Exercise objective → Translate this sentence from the thread below on alternatives to the % and / operators in C++ into Spanish: "Nothing is going to be considerably more efficient than the % operator."

Alternative to using % operator and / Operator in C++

c++ modulo processing-efficiency

11,194

Solution 1

Nothing is going to be considerably more efficient than the % operator. If there was a better way to do it, then any reasonable compiler would automatically convert it. When you're told that % and / are inefficient, that's just because those are difficult operations - if you need to perform a modulo, then do that.

There may be special cases when there are better ways - for example, mod a power of two can be written as a binary or - but those are probably optimized by your compiler.

Solution 2

Division and modulus are indeed costly hardware operations, whatever you do (this is more related to hardware architecture than to languages or compilers), perhaps ten times slower than addition.

^{However, on current laptops or servers, and on high-end microcontrollers, cache misses are often much slower than divisions!}

The GCC compiler is often able to optimize them, when the divisor is a constant.

Your naive loop is usually much more slower than using the hardware division instruction (or the library routine doing it, if not provided by hardware). I believe you are wrong in avoiding the division & replacing it with your loop.

You might tune your algorithms -e.g. by having power of twos- but I don't recommend using your code. Remember that premature optimization is evil so first try to get your program correct, then profile it to find the trouble spots.

Solution 3

That code will almost certainly be slower than however your processor/compiler decides to perform the divide/mod. Generally, shortcuts are pretty hard to come by for basic arithmetic operators, since the mcu/cpu designers and compiler programmers are pretty good at optimizing this for almost all applications.

One common shortcut in embedded devices (where every cycle/byte can make a difference) is to keep everything in terms of base-2 to use the bit shift operators to perform multiplication and division, and the bitwise and (&) to perform modulo.

Examples:

unsigned int x = 100;
unsigned int y1 = x << 4;   // same as x * 2^4 = x*16
unsigned int y2 = x >> 6;   // same as x / 2^6 = x/64
unsigned int y3 = x & 0x07; // same as x % 8

Solution 4

If the divisor is known at compile time, the operation can be transformed into a multiplication by a reciprocal, with some shifts, adds, and other fast operations. This will be faster on any modern processor, even if it implements division in hardware. Embedded targets usually have highly optimized routines for divide / modulo, since these operations are required by the standard.

Records →
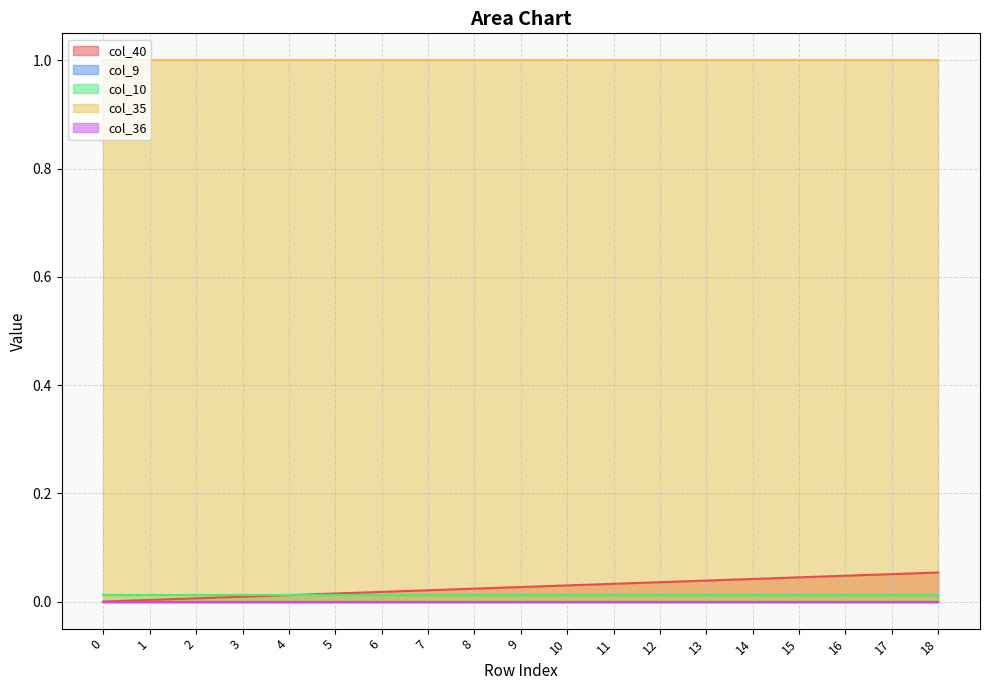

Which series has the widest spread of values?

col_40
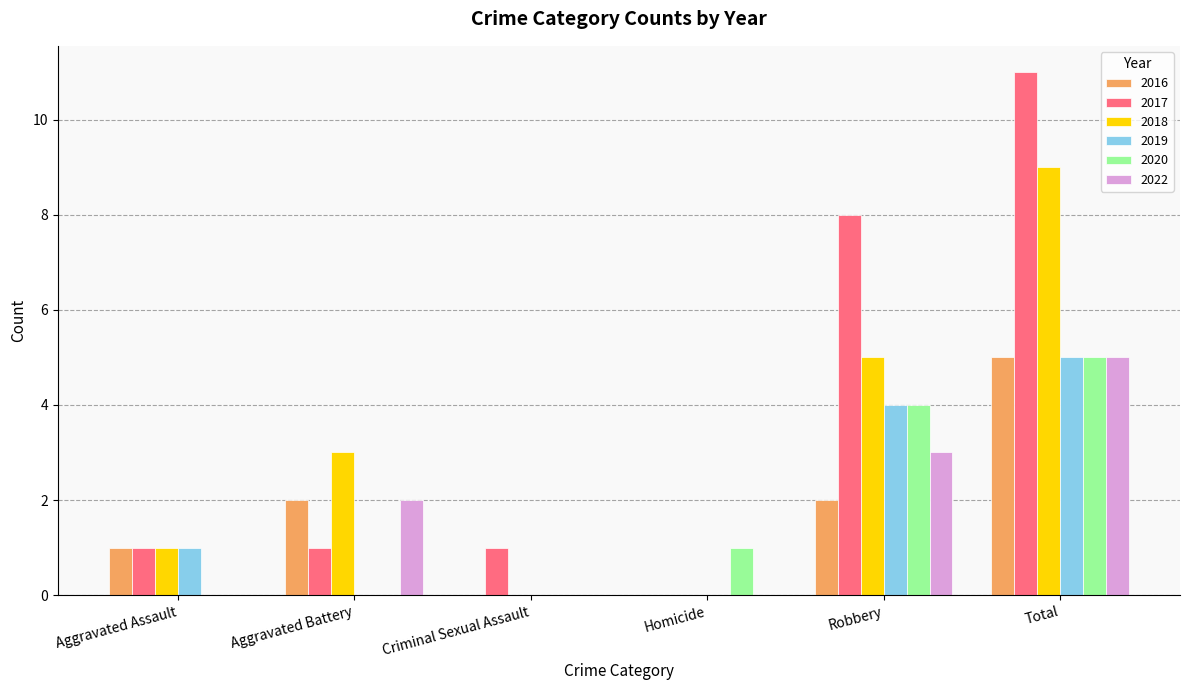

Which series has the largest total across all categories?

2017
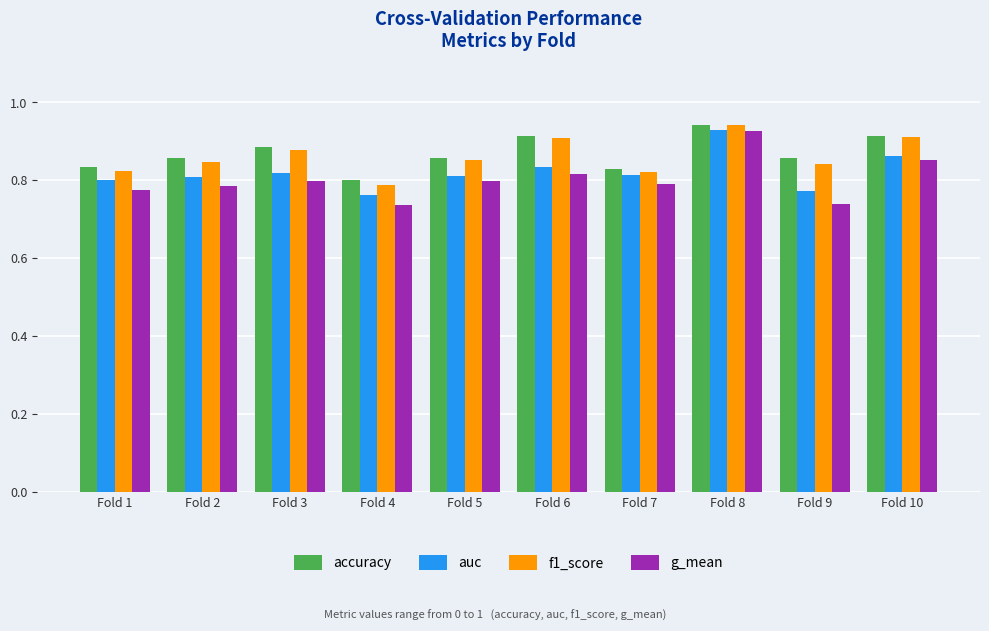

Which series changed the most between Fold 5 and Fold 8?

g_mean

Output of the task → Nada va a ser considerablemente más eficiente que el operador %.